[Records shown — start]
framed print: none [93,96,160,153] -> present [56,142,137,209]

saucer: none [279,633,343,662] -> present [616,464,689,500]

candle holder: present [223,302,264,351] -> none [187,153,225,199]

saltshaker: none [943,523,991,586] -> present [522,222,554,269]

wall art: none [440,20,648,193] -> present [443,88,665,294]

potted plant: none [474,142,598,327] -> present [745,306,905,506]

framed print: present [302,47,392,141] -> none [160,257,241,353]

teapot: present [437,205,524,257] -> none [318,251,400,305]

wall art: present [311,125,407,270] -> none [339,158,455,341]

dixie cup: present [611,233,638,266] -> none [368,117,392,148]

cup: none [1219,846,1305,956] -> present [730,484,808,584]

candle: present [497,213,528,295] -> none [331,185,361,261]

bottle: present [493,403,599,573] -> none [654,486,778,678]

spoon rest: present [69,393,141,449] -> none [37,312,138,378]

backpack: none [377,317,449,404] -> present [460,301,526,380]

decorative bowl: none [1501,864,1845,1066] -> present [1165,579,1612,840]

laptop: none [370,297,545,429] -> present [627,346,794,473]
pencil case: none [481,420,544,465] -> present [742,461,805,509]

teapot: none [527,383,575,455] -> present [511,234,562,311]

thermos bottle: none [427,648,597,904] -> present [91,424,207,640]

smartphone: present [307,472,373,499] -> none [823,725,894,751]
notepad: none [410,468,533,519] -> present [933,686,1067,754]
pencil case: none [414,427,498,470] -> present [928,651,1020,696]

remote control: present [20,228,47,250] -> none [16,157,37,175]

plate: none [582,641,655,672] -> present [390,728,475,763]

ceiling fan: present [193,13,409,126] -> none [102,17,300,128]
[Records shown — finish]
Task directions ▸ What is needed is an exact copy of every entry above.

Response to the exercise ▸
framed print: none [93,96,160,153] -> present [56,142,137,209]

saucer: none [279,633,343,662] -> present [616,464,689,500]

candle holder: present [223,302,264,351] -> none [187,153,225,199]

saltshaker: none [943,523,991,586] -> present [522,222,554,269]

wall art: none [440,20,648,193] -> present [443,88,665,294]

potted plant: none [474,142,598,327] -> present [745,306,905,506]

framed print: present [302,47,392,141] -> none [160,257,241,353]

teapot: present [437,205,524,257] -> none [318,251,400,305]

wall art: present [311,125,407,270] -> none [339,158,455,341]

dixie cup: present [611,233,638,266] -> none [368,117,392,148]

cup: none [1219,846,1305,956] -> present [730,484,808,584]

candle: present [497,213,528,295] -> none [331,185,361,261]

bottle: present [493,403,599,573] -> none [654,486,778,678]

spoon rest: present [69,393,141,449] -> none [37,312,138,378]

backpack: none [377,317,449,404] -> present [460,301,526,380]

decorative bowl: none [1501,864,1845,1066] -> present [1165,579,1612,840]

laptop: none [370,297,545,429] -> present [627,346,794,473]
pencil case: none [481,420,544,465] -> present [742,461,805,509]

teapot: none [527,383,575,455] -> present [511,234,562,311]

thermos bottle: none [427,648,597,904] -> present [91,424,207,640]

smartphone: present [307,472,373,499] -> none [823,725,894,751]
notepad: none [410,468,533,519] -> present [933,686,1067,754]
pencil case: none [414,427,498,470] -> present [928,651,1020,696]

remote control: present [20,228,47,250] -> none [16,157,37,175]

plate: none [582,641,655,672] -> present [390,728,475,763]

ceiling fan: present [193,13,409,126] -> none [102,17,300,128]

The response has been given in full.